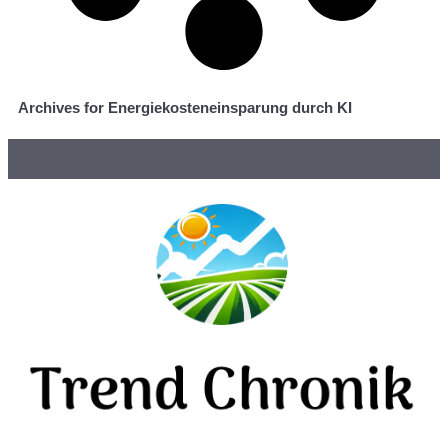
Archives for Energiekosteneinsparung durch KI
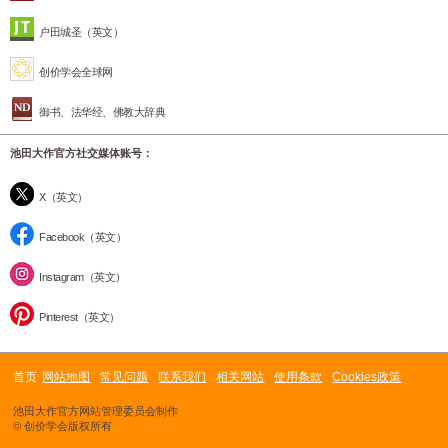
户田城圣（英文）
创价学会全球网
御书、法华经、佛教大辞典
池田大作官方社交媒体账号：
X（英文）
Facebook（英文）
Instagram（英文）
Pinterest（英文）
首页
网站地图
常见问题
联系我们
相关网站
使用条款
Cookies政策
池田大作官方网站管理委员会制作
© 创价学会版权所有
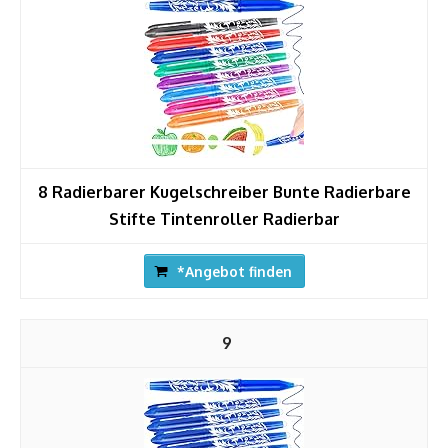
8 Radierbarer Kugelschreiber Bunte Radierbare
Stifte Tintenroller Radierbar
*Angebot finden
9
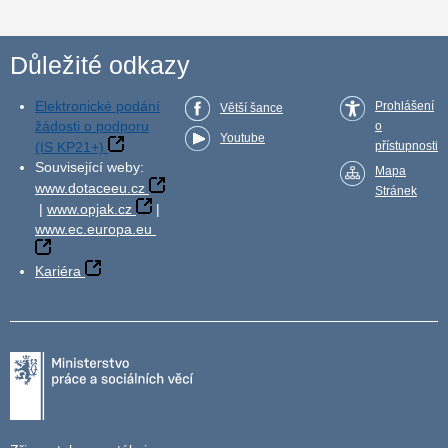
Důležité odkazy
Elektronické podání
Prohlášení
Větší šance
žádosti o podporu
o
Youtube
(IS KP21+)
přístupnosti
Související weby:
Mapa
www.dotaceeu.cz
Stránek
|
www.opjak.cz
|
www.ec.europa.eu
Kariéra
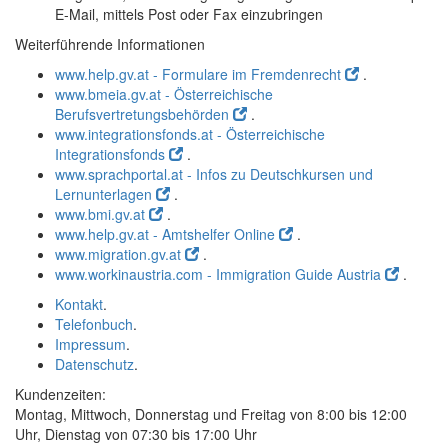
E-Mail
, mittels Post oder Fax einzubringen
Weiterführende Informationen
www.help.gv.at - Formulare im Fremdenrecht
.
www.bmeia.gv.at - Österreichische
Berufsvertretungsbehörden
.
www.integrationsfonds.at - Österreichische
Integrationsfonds
.
www.sprachportal.at - Infos zu Deutschkursen und
Lernunterlagen
.
www.bmi.gv.at
.
www.help.gv.at - Amtshelfer Online
.
www.migration.gv.at
.
www.workinaustria.com - Immigration Guide Austria
.
Kontakt
.
Telefonbuch
.
Impressum
.
Datenschutz
.
Kundenzeiten:
Montag, Mittwoch, Donnerstag und Freitag von 8:00 bis 12:00
Uhr, Dienstag von 07:30 bis 17:00 Uhr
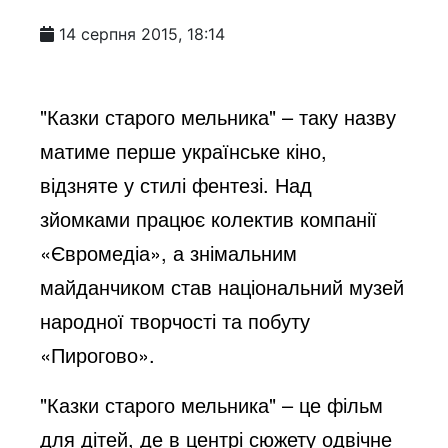
14 серпня 2015, 18:14
"Казки старого мельника" – таку назву
матиме перше українське кіно,
відзняте у стилі фентезі. Над
зйомками працює колектив компанії
«Євромедіа», а знімальним
майданчиком став національний музей
народної творчості та побуту
«Пирогово».
"Казки старого мельника" – це фільм
для дітей, де в центрі сюжету одвічне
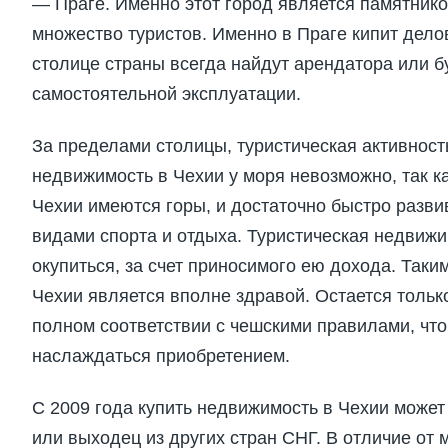
— Праге. Именно этот город является памятник
множество туристов. Именно в Праге кипит дел
столице страны всегда найдут арендатора или б
самостоятельной эксплуатации.
За пределами столицы, туристическая активност
недвижимость в Чехии у моря невозможно, так ка
Чехии имеются горы, и достаточно быстро разви
видами спорта и отдыха. Туристическая недвижи
окупиться, за счет приносимого ею дохода. Таки
Чехии является вполне здравой. Остается только
полном соответствии с чешскими правилами, что
наслаждаться приобретением.
С 2009 года купить недвижимость в Чехии может
или выходец из других стран СНГ. В отличие от 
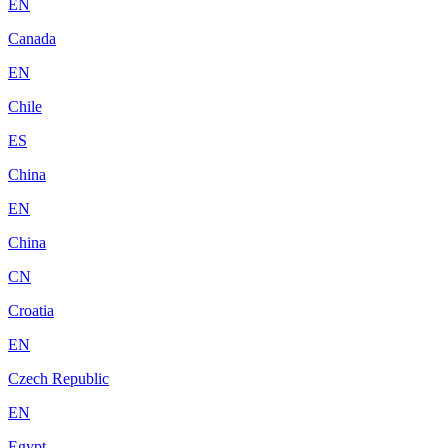
EN
Canada
EN
Chile
ES
China
EN
China
CN
Croatia
EN
Czech Republic
EN
Egypt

-- -- --

Which rows above contain the string "Чехии" with the same capitalization? Report each of those rows in full.

недвижимость в Чехии у моря невозможно, так ка
Чехии имеются горы, и достаточно быстро разви
Чехии является вполне здравой. Остается только
С 2009 года купить недвижимость в Чехии может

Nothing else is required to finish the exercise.